Auch die israelischen Araber, rund 1,6 Millionen Menschen mit einem israelischen Pass, entwickeln immer deutlicher ein politisches Selbstbewusstsein.
Sie wollen autonome Rechte in Anspruch nehmen.
Der Staat Israel wird früher oder später implodieren, er bricht von - innen auf.
Da das Ergebnis der Siedlungspolitik nicht mehr rückgängig zu machen ist,
wird der Drang nach Autonomie zunehmen, er ist nicht mehr zu stoppen.
Das zionistische Projekt Eretz Israel wurde von Anfang an "auf Kosten der Araber" vorangetrieben.

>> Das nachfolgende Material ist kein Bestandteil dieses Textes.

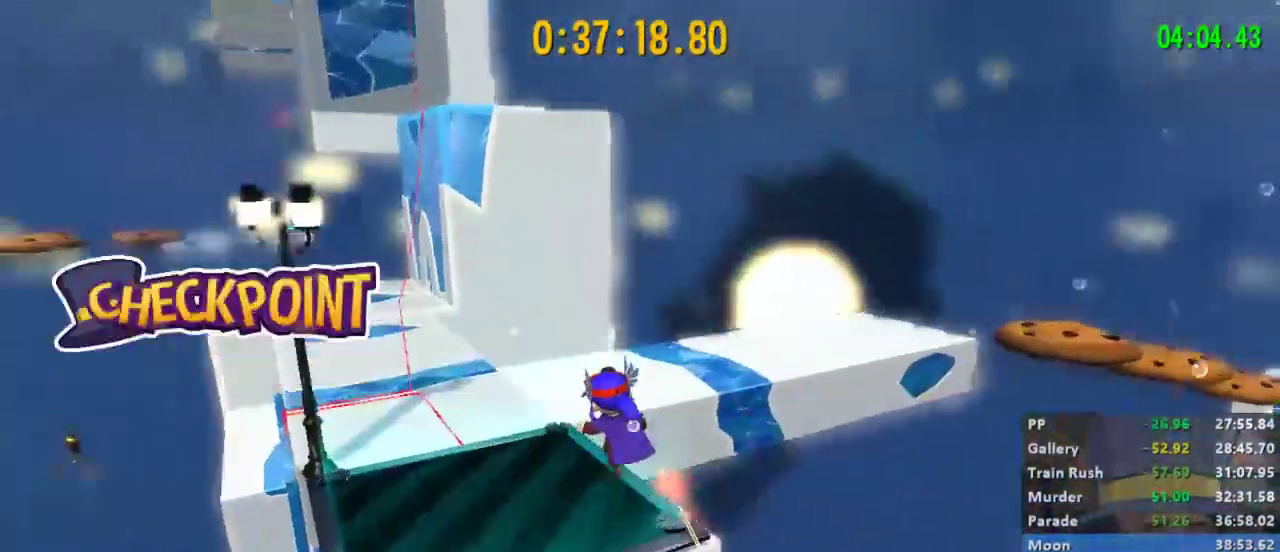
{"buttons": ["A", "L2"], "left_stick": "up", "right_stick": "center", "events": [[200, "left_stick", "up"], [433, "A", "down"]]}
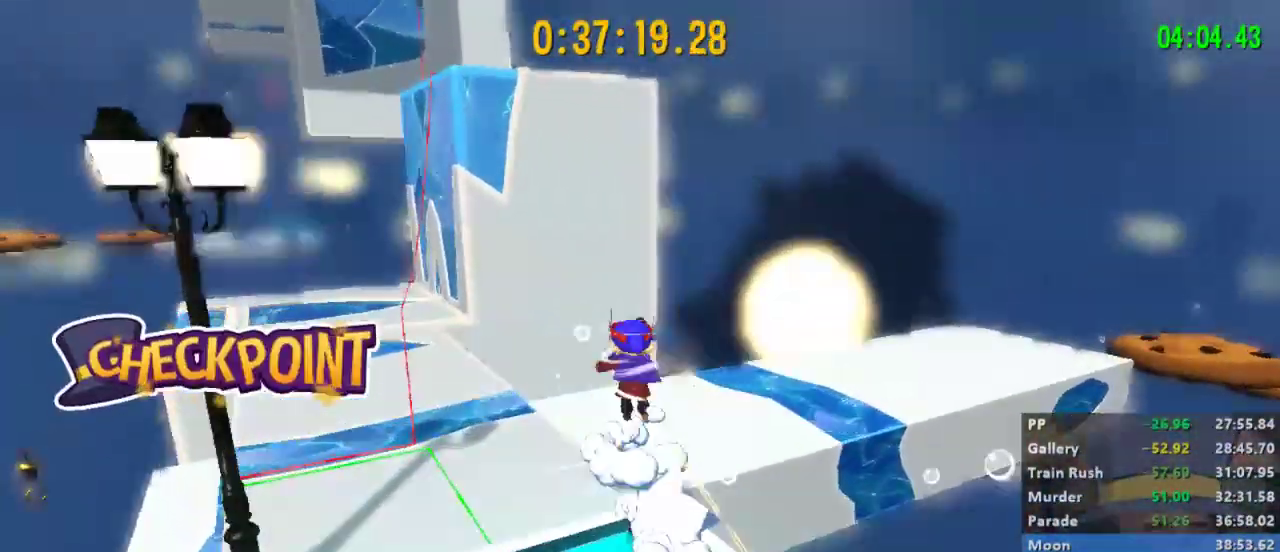
{"buttons": ["L2", "R2"], "left_stick": "up", "right_stick": "center", "events": [[133, "A", "up"], [367, "R2", "down"]]}
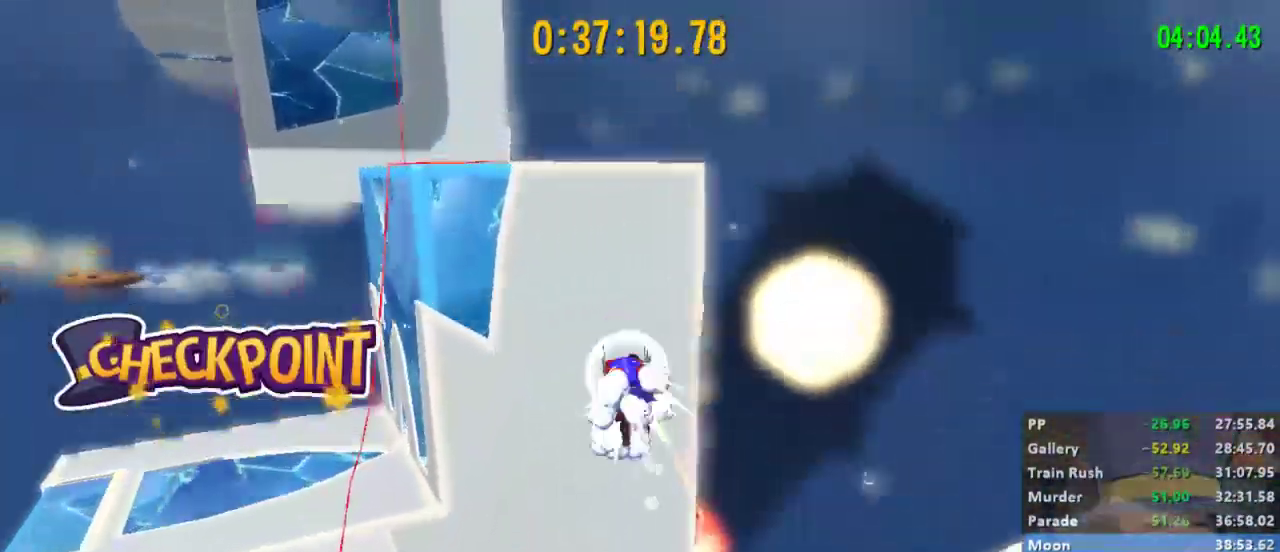
{"buttons": ["A", "L2"], "left_stick": "up", "right_stick": "center", "events": [[233, "R2", "up"], [267, "A", "down"]]}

Trotz regionalmilitärischer Hegemonie - von der Israel seine Existenz abhängig macht - und noch immer beträchtlicher Unterstützung des Westens, vor allem den USA, wird immer klarer, dass die politische Ordnung Israels so nicht von Dauer sein kann.
Die Demographie in Palästina spielt gegen den Mythos von Eretz Israel.
Zwischen Jordan und Mittelmeer leben heute etwa sechs Millionen Juden und fast sechs Millionen Araber. Noch sind es mehr Juden, aber in 20 Jahren werden es mehr Araber sein. Irgendwann wird sicher die Demographie siegen.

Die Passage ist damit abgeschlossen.